Disclaimer: I do not own any part of Gundam Wing. No profit was gained in the making of this fic.

Trowa's Day of Sobriety

The slap stings and I wonder why it is that women always go for the face.

"It's more effective if you close your hand into a fist." I tell her gently.

The woman, Sherry, is glaring at me, chest heaving in anger and I take a moment to appreciate her nice tight package. Perfect breasts, not too big and not too small. Pert too.

"Trowa Barton, you are such a bastard!"

Voice like a shrew though.

Watching her stalk away, I shrug and head over to the bar. I've perfected this scenario with practice, fancy restaurants always have a lounge bar.

The bartender is eyeing me with a mixture of sympathy and curiosity. I shed my jacket and loosen my collar before sitting on the stool at the counter.

"Whiskey. Dry."

My voice is composed and I wonder if I should be feeling anything. Hurt? Angry? I can't be bothered to strive for either and just take the drink when it arrives. The bartender continues to watch me.

"How long was this one?"

"One month, two days, twelve hours and . . . " I glance down at my watch, "thirty-six minutes."

He makes a clucking noise with his tongue and I look up at him, curious. Normally when I come here he doesn't say anything, just hands me my drinks and leaves me alone. One of the reasons I like the place. Proof that humanity really is, just one big fuck you.

Seems like you can't count on anyone these days.

"You sure are hard on the ladies. That's what, the third one since December? Love'm and leave'm, huh?"

I finish off the drink and gesture for him to fetch me another. "Who said anything about love?"

He sets the second whiskey down in front of me and shakes his head. "That's cold."

Cold? Maybe I am. The last girl I dated called me mercenary. She didn't understand why I found that so funny.

Take what I need and get the hell out. Infiltration tactics crafted for life.

Today is just like any other day.

I don't use them just for the sex, though I admit that's a large part of it. There's something very satisfying about the feel of a woman as she comes under your hands. The sound of her moans, the way she writhes and grasps, it's almost as good as coming yourself.

But if it was just sex I wanted, I could easily go out and find a prostitute.

No, it's not just the sex. And that's why the women never stick around for very long. Why I don't let them stick around for very long. I don't know what I'm looking for. Companionship? Somebody who understands? Someone to make this hole inside me not feel so vast?

Working in the circus, you come to realize that most people are only willing to see as far as the mask you put on. Nobody wants to get to know the person under the paint. They just want the show, the happy clown. And you begin to slowly disappear, until all that's left is the act and nothing more.

I'd rather be a mercenary in truth, then a fool living a lie.

So I quit.

I'm not cold, though I may be a bastard. I just want something real.

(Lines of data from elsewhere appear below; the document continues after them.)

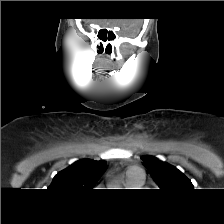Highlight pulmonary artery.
<instances>
[{"mask_svg":"<svg viewBox=\"0 0 224 224\" xmlns=\"http://www.w3.org/2000/svg\"><path fill=\"white\" fill-rule=\"evenodd\" d=\"M127 180L129 183L135 186H139L143 183V173L138 168H130L127 171Z\"/></svg>","mask_w":224,"mask_h":224,"instance_id":"1","label":"pulmonary artery"}]
</instances>
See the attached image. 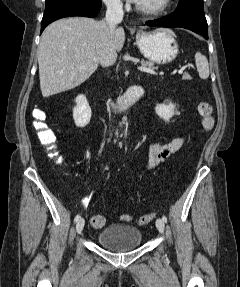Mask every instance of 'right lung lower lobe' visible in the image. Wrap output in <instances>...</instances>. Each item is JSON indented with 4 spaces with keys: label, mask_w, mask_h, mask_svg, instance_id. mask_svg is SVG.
Wrapping results in <instances>:
<instances>
[{
    "label": "right lung lower lobe",
    "mask_w": 240,
    "mask_h": 287,
    "mask_svg": "<svg viewBox=\"0 0 240 287\" xmlns=\"http://www.w3.org/2000/svg\"><path fill=\"white\" fill-rule=\"evenodd\" d=\"M41 33L51 22L71 16L95 17L102 6L101 0H45Z\"/></svg>",
    "instance_id": "1"
}]
</instances>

"You must love somebody. Your best friend. You have a best friend?"

The bartenders talking again and I'm tempted to finish my drink and leave but something holds me there.

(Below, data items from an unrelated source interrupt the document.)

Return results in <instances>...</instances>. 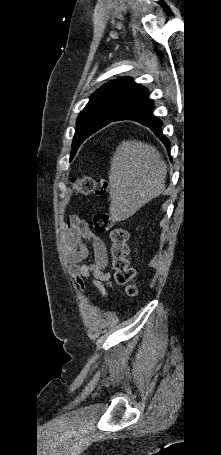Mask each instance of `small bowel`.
<instances>
[{
  "instance_id": "c3829d8e",
  "label": "small bowel",
  "mask_w": 221,
  "mask_h": 455,
  "mask_svg": "<svg viewBox=\"0 0 221 455\" xmlns=\"http://www.w3.org/2000/svg\"><path fill=\"white\" fill-rule=\"evenodd\" d=\"M63 248L68 262L77 268L76 281L83 289L82 278H90L102 297L108 295V288L112 287L110 276L104 271L107 265V252L103 241L94 234L87 223L73 216L64 223ZM89 242L93 260L84 262L88 255L87 248L82 240Z\"/></svg>"
}]
</instances>
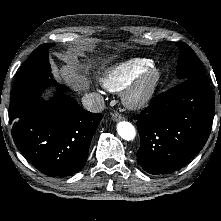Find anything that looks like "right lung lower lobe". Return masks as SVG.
I'll list each match as a JSON object with an SVG mask.
<instances>
[{
  "label": "right lung lower lobe",
  "mask_w": 221,
  "mask_h": 221,
  "mask_svg": "<svg viewBox=\"0 0 221 221\" xmlns=\"http://www.w3.org/2000/svg\"><path fill=\"white\" fill-rule=\"evenodd\" d=\"M48 84L55 82L44 78L12 92V137L18 150L42 173L72 175L84 167L102 115L84 110L64 93L66 86L59 85L57 95L43 101L40 93Z\"/></svg>",
  "instance_id": "1"
}]
</instances>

"Sure." I tell him flippantly, "His names Jack Daniels." And I hold my glass up in a mock toast.

"You won't find a friend in a bottle of whiskey."

I'm amused by how emphatic he sounds, this bartender, and I smirk to show how little his comment means to me.

"You don't think so?"

"I think you're looking for answers in the wrong place. No truths to be found there."

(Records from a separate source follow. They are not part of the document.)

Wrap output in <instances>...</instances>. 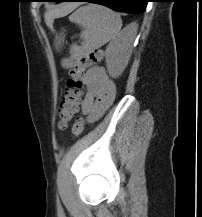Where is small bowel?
<instances>
[{"mask_svg":"<svg viewBox=\"0 0 202 217\" xmlns=\"http://www.w3.org/2000/svg\"><path fill=\"white\" fill-rule=\"evenodd\" d=\"M82 84V111L89 114L90 121H95L114 100L116 85L101 66L88 69L82 77Z\"/></svg>","mask_w":202,"mask_h":217,"instance_id":"obj_1","label":"small bowel"}]
</instances>
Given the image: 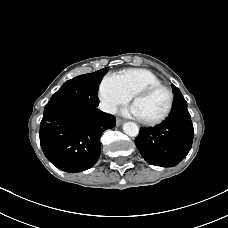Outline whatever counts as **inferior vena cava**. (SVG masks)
<instances>
[{"mask_svg": "<svg viewBox=\"0 0 228 228\" xmlns=\"http://www.w3.org/2000/svg\"><path fill=\"white\" fill-rule=\"evenodd\" d=\"M99 108L107 113H111V114H115L117 112V109L114 105L112 104H108V103H104L102 102L99 106Z\"/></svg>", "mask_w": 228, "mask_h": 228, "instance_id": "inferior-vena-cava-1", "label": "inferior vena cava"}]
</instances>
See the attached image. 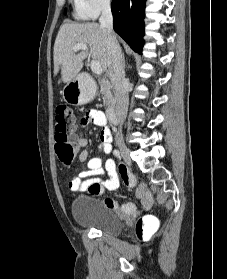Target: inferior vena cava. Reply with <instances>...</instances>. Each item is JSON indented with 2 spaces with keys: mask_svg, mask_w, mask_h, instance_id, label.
Wrapping results in <instances>:
<instances>
[{
  "mask_svg": "<svg viewBox=\"0 0 227 279\" xmlns=\"http://www.w3.org/2000/svg\"><path fill=\"white\" fill-rule=\"evenodd\" d=\"M99 22L107 33L109 77L115 89L116 116L118 124L121 126L126 118L128 110L129 83L125 78L121 49L113 33V17L109 0H104L102 4V14L99 18Z\"/></svg>",
  "mask_w": 227,
  "mask_h": 279,
  "instance_id": "1",
  "label": "inferior vena cava"
}]
</instances>
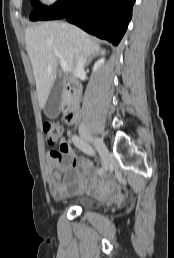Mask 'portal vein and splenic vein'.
Masks as SVG:
<instances>
[{
  "instance_id": "obj_1",
  "label": "portal vein and splenic vein",
  "mask_w": 174,
  "mask_h": 258,
  "mask_svg": "<svg viewBox=\"0 0 174 258\" xmlns=\"http://www.w3.org/2000/svg\"><path fill=\"white\" fill-rule=\"evenodd\" d=\"M55 55L60 60L62 70L64 72H68V70H69L68 63L62 58V56L58 52H55Z\"/></svg>"
}]
</instances>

I don't like the direction of the conversation anymore and wish he'd go away. He doesn't however, he just brings me my third glass and watches me drink it.

There are those who consider me their friend. Shallow acquaintances who know nothing about me. Women to flirt with over the water cooler or across the desk. Men to rib and trade rude comments with. All about as solid as this glass of whiskey.

Drown your pain, drown your fears.

Being honest with myself is an uncomfortable practice I try to avoid as much as possible.

What am I so afraid of?

Being alone.

Maybe that's the reason behind the women, since I'm being honest and all. Wallowing in my own-self pity. Nobody understands poor little Trowa. Just one more sad clown. All alone with no home to call your own.

Glasses four and five join the others on the bar and I line them up, silent soldiers, mocking me.

"I thought I was here to get drunk."

Who knew honesty was so sobering? I should have stuck with Sherry, at least she gave a good head.

The glasses are empty and the bartender was right. No great truths to be found there.

"You don't seem very drunk to me." He reaches over to take the glasses and I catch his arm. I've noticed something I missed before.

Five glasses.

I touch each one individually, counting again.

Laughter followed by swearing.

Five faces.

The light hits them and they glow warmly.

A newly discovered smile.

Five names.

Not just one, never just one.

Eyes that hold sorrow wrapped in control.

Five friends.

I never was alone.

The tap of fingers and an impatient twitch.

Five.

The whiskey might not hold any truths, but the empty glasses do.